══ SELECTED TEXT

And those letters are arriving. In 2021, over 2,300 digital accessibility lawsuits were filed in the U.S. alone, and 2022 is on track to surpass that. The e-commerce and retail industry is the single most targeted sector, accounting for over 77% of all lawsuits in some reports.
This isn’t a scare tactic; it’s a new reality. The “move fast and break things” motto has left a significant portion of the population behind. The good news? We, the developers, are the ones who can fix it. This isn’t a high-level theoretical guide. This is a practical, in-the trenches guide to auditing and retrofitting the e-commerce sites you’re working on right now.
The Business Case: Why “Retrofit” is a Euphemism for “Unlock Revenue”
Before we dive into code, we need to speak the language of our stakeholders. Many see “accessibility retrofit” as a pure cost center. It’s our job to reframe it as a revenue driver. The business case in 2022 is built on three pillars:
1. Legal Risk (The Stick): This is the most obvious one. Lawsuits are expensive, time consuming, and damaging to a brand’s reputation. Fixing your site is infinitely cheaper than settling a class-action lawsuit.
2. Market Expansion (The Carrot): This is the point that leaders often miss. Globally, people with disabilities and their families control trillions of dollars in annual disposable income. When your site is inaccessible, you are actively turning away paying customers. You wouldn’t build a physical store with no wheelchair ramp; why is your digital store any different?

════
══ LISTED ENTRIES

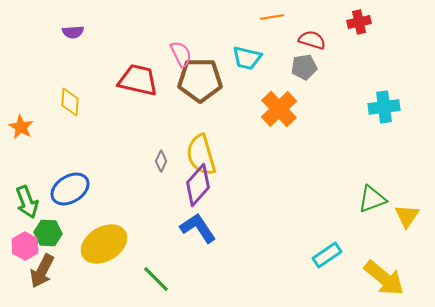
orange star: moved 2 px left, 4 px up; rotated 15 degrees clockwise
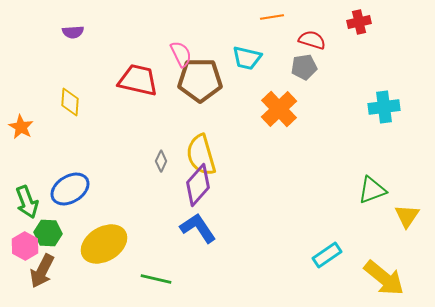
green triangle: moved 9 px up
green line: rotated 32 degrees counterclockwise
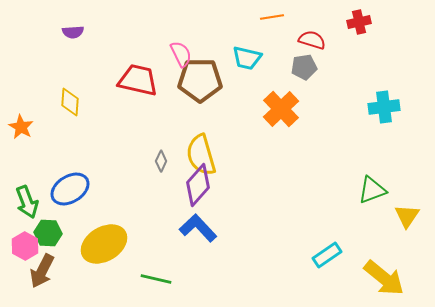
orange cross: moved 2 px right
blue L-shape: rotated 9 degrees counterclockwise
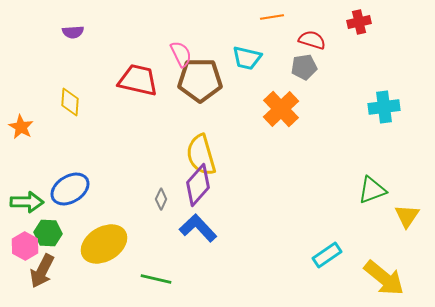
gray diamond: moved 38 px down
green arrow: rotated 68 degrees counterclockwise
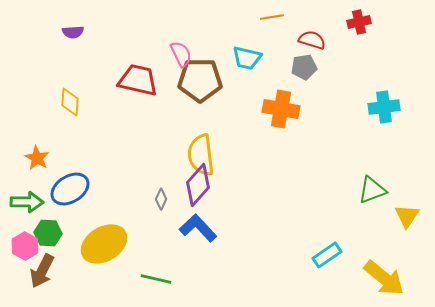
orange cross: rotated 36 degrees counterclockwise
orange star: moved 16 px right, 31 px down
yellow semicircle: rotated 9 degrees clockwise
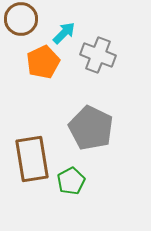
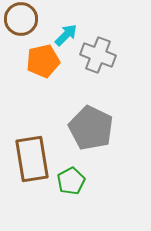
cyan arrow: moved 2 px right, 2 px down
orange pentagon: moved 1 px up; rotated 12 degrees clockwise
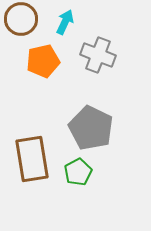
cyan arrow: moved 1 px left, 13 px up; rotated 20 degrees counterclockwise
green pentagon: moved 7 px right, 9 px up
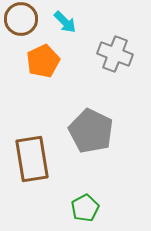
cyan arrow: rotated 110 degrees clockwise
gray cross: moved 17 px right, 1 px up
orange pentagon: rotated 12 degrees counterclockwise
gray pentagon: moved 3 px down
green pentagon: moved 7 px right, 36 px down
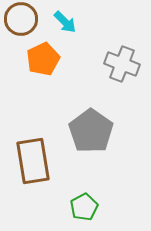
gray cross: moved 7 px right, 10 px down
orange pentagon: moved 2 px up
gray pentagon: rotated 9 degrees clockwise
brown rectangle: moved 1 px right, 2 px down
green pentagon: moved 1 px left, 1 px up
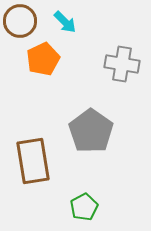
brown circle: moved 1 px left, 2 px down
gray cross: rotated 12 degrees counterclockwise
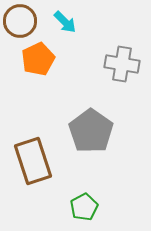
orange pentagon: moved 5 px left
brown rectangle: rotated 9 degrees counterclockwise
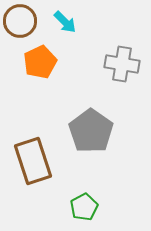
orange pentagon: moved 2 px right, 3 px down
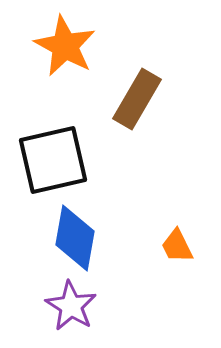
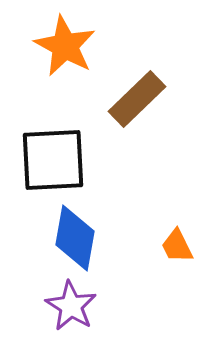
brown rectangle: rotated 16 degrees clockwise
black square: rotated 10 degrees clockwise
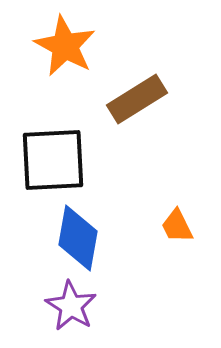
brown rectangle: rotated 12 degrees clockwise
blue diamond: moved 3 px right
orange trapezoid: moved 20 px up
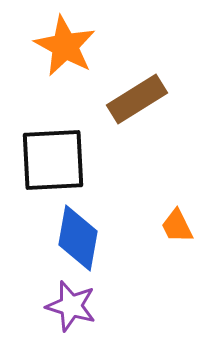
purple star: rotated 15 degrees counterclockwise
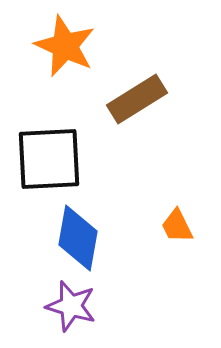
orange star: rotated 4 degrees counterclockwise
black square: moved 4 px left, 1 px up
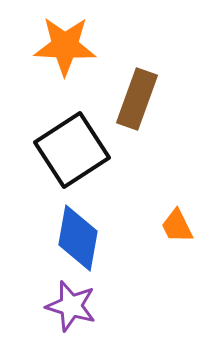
orange star: rotated 22 degrees counterclockwise
brown rectangle: rotated 38 degrees counterclockwise
black square: moved 23 px right, 9 px up; rotated 30 degrees counterclockwise
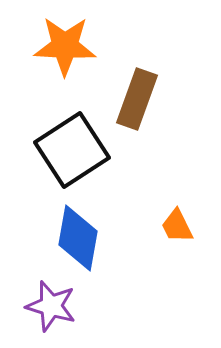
purple star: moved 20 px left
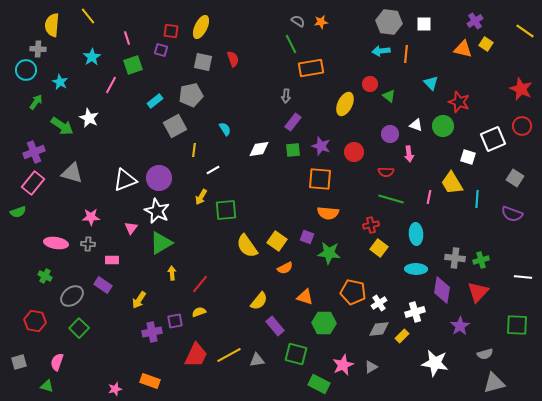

════

DIRECTION 1
Decide whether each statement agrees with the e-commerce accessibility text, answering yes or no and quoting the words of the text that settle it: (a) More than 2,300 digital accessibility lawsuits were filed in the U.S. in 2021. (b) The guide describes itself as a high-level theoretical guide. (c) Legal risk is the point the text says leaders often miss.
DIRECTION 2
Go on with the e-commerce accessibility text, starting after its final sentence.
The rows were taken from a separate source.

EXPECTED ANSWER 1
(a) Yes: "In 2021, over 2,300 digital accessibility lawsuits were filed in the U.S. alone"
(b) No: "This isn’t a high-level theoretical guide."
(c) No: "2. Market Expansion (The Carrot): This is the point that leaders often miss."

EXPECTED ANSWER 2
3. The SEO & UX Halo Effect: Google’s Page Experience update, which was fully rolled out for desktop in March 2022, is about measuring how users perceive their experience. Guess what? Good accessibility is good UX. A logical heading structure, keyboard-navigable links, and clear form labels don’t just help screen reader users— they help all users. These are strong, positive signals that crawlers and users alike reward.
The “Big 5” Failures: An E-commerce Audit Checklist
Based on my experience fixing client sites, the vast majority of critical errors fall into five categories. Here’s your checklist. Open your site and your developer tools.
1. Low Contrast Text: This is the most common failure on the web. In e-commerce, it’s often an intentional design choice: “subtle” gray-on-white text for pricing, or promotional banners using brand colours (like red on green) that are completely unreadable for users with colour blindness.
• How to Test: Use the Lighthouse audit in Chrome DevTools. It will flag every instance. For spot-checks, use the WAVE browser extension.
• How to Fix: The WCAG 2.1 AA standard requires a contrast ratio of 4.5:1 for normal text and 3:1 for large text (18pt or 14pt bold). Work with your designer to find a compliant shade. This is a non-negotiable fix.
2. Missing or Useless Alt-Text: Alt-text is the lifeblood of an e-commerce experience for a screen reader user. Yet, 77% of retail pages have images lacking descriptive alt-text.
• How to Test: Use a tool like the axe DevTools extension. It will flag all images missing an alt attribute.
• How to Fix: This isn’t just about presence; it’s about quality.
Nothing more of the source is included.